Targeting Terror focuses on the U.S. government's diplomacy in the war on terror, a topic otherwise little covered. From a solid base of research, Levitt analyzes the policy of Washington (and, to a lesser extent, of European capitals) in dealing with Middle Eastern terrorist states and organizations. The result is a compelling and informative analysis that readers in government and media, especially, will find useful.
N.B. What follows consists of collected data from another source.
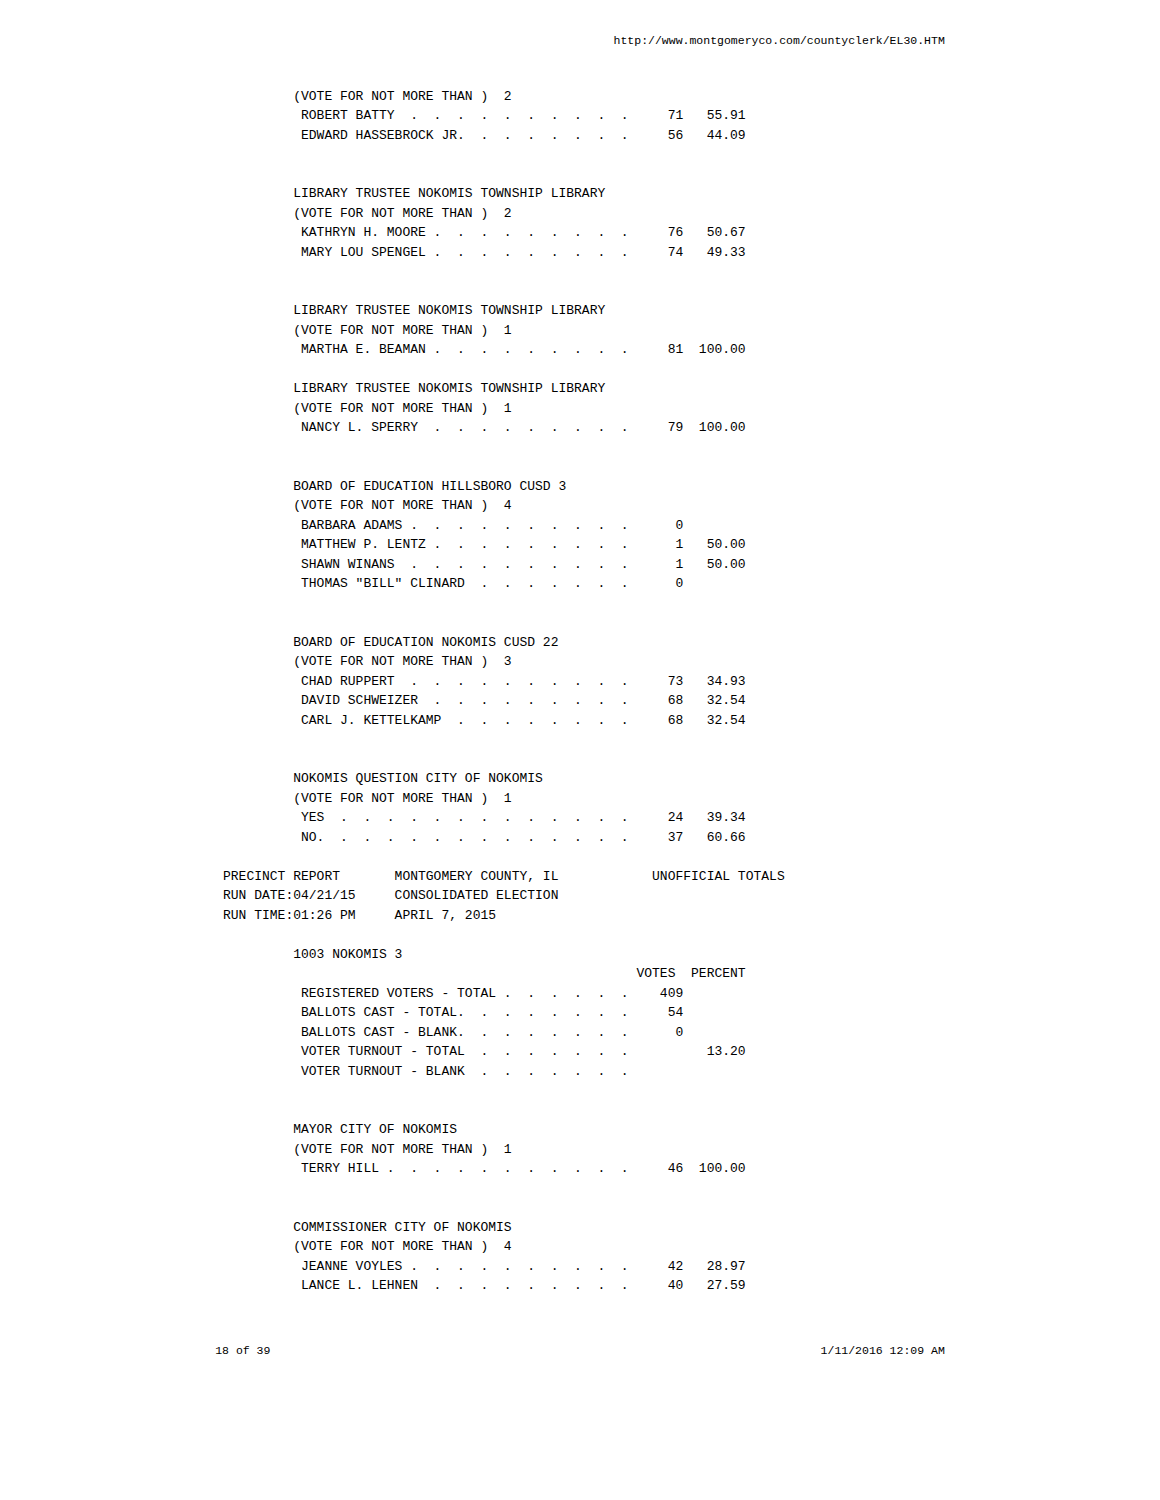http://www.montgomeryco.com/countyclerk/EL30.HTM
          (VOTE FOR NOT MORE THAN )  2
           ROBERT BATTY  .  .  .  .  .  .  .  .  .  .     71   55.91
           EDWARD HASSEBROCK JR.  .  .  .  .  .  .  .     56   44.09


          LIBRARY TRUSTEE NOKOMIS TOWNSHIP LIBRARY
          (VOTE FOR NOT MORE THAN )  2
           KATHRYN H. MOORE .  .  .  .  .  .  .  .  .     76   50.67
           MARY LOU SPENGEL .  .  .  .  .  .  .  .  .     74   49.33


          LIBRARY TRUSTEE NOKOMIS TOWNSHIP LIBRARY
          (VOTE FOR NOT MORE THAN )  1
           MARTHA E. BEAMAN .  .  .  .  .  .  .  .  .     81  100.00

          LIBRARY TRUSTEE NOKOMIS TOWNSHIP LIBRARY
          (VOTE FOR NOT MORE THAN )  1
           NANCY L. SPERRY  .  .  .  .  .  .  .  .  .     79  100.00


          BOARD OF EDUCATION HILLSBORO CUSD 3
          (VOTE FOR NOT MORE THAN )  4
           BARBARA ADAMS .  .  .  .  .  .  .  .  .  .      0
           MATTHEW P. LENTZ .  .  .  .  .  .  .  .  .      1   50.00
           SHAWN WINANS  .  .  .  .  .  .  .  .  .  .      1   50.00
           THOMAS "BILL" CLINARD  .  .  .  .  .  .  .      0


          BOARD OF EDUCATION NOKOMIS CUSD 22
          (VOTE FOR NOT MORE THAN )  3
           CHAD RUPPERT  .  .  .  .  .  .  .  .  .  .     73   34.93
           DAVID SCHWEIZER  .  .  .  .  .  .  .  .  .     68   32.54
           CARL J. KETTELKAMP  .  .  .  .  .  .  .  .     68   32.54


          NOKOMIS QUESTION CITY OF NOKOMIS
          (VOTE FOR NOT MORE THAN )  1
           YES  .  .  .  .  .  .  .  .  .  .  .  .  .     24   39.34
           NO.  .  .  .  .  .  .  .  .  .  .  .  .  .     37   60.66

 PRECINCT REPORT       MONTGOMERY COUNTY, IL            UNOFFICIAL TOTALS
 RUN DATE:04/21/15     CONSOLIDATED ELECTION
 RUN TIME:01:26 PM     APRIL 7, 2015

          1003 NOKOMIS 3
                                                      VOTES  PERCENT
           REGISTERED VOTERS - TOTAL .  .  .  .  .  .    409
           BALLOTS CAST - TOTAL.  .  .  .  .  .  .  .     54
           BALLOTS CAST - BLANK.  .  .  .  .  .  .  .      0
           VOTER TURNOUT - TOTAL  .  .  .  .  .  .  .          13.20
           VOTER TURNOUT - BLANK  .  .  .  .  .  .  .


          MAYOR CITY OF NOKOMIS
          (VOTE FOR NOT MORE THAN )  1
           TERRY HILL .  .  .  .  .  .  .  .  .  .  .     46  100.00


          COMMISSIONER CITY OF NOKOMIS
          (VOTE FOR NOT MORE THAN )  4
           JEANNE VOYLES .  .  .  .  .  .  .  .  .  .     42   28.97
           LANCE L. LEHNEN  .  .  .  .  .  .  .  .  .     40   27.59
18 of 39 1/11/2016 12:09 AM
Levitt argues that the Bush administration has changed some aspects of its approach to terrorism but others—particularly those run by the State Department—remain unchanged. He finds that State continues to deal with several entities and states—such as the Palestinian Authority, Syria, Saudi Arabia—on the premise that their links to terrorist groups do not exist. Even as Treasury freezes terrorist assets and Justice prosecutes terrorists, State repeatedly meets with groups and individuals tightly linked to terrorism. One disturbing example: the State Department ignored clear-cut proof of the direct complicity of Palestinian leaders in terrorism, found in abundance in documents seized by the Israeli authorities, and declared instead that there "is no conclusive evidence that the senior leadership of the PA [Palestinian Authority] or PLO were involved in planning or approving specific acts of violence." Another example is the State Department's dealing with Riyadh as though the extensive evidence tying it to terror did not exist.
Levitt also argues that wide collaboration among terrorist organizations requires the U.S. government to restructure the way it handles terrorism; one cannot fight al-Qa‘ida while maintaining cordial relations with Yasir Arafat. As the overlap of terrorist groups grows through their collaboration, the war on terror must target all those groups and all their supporters.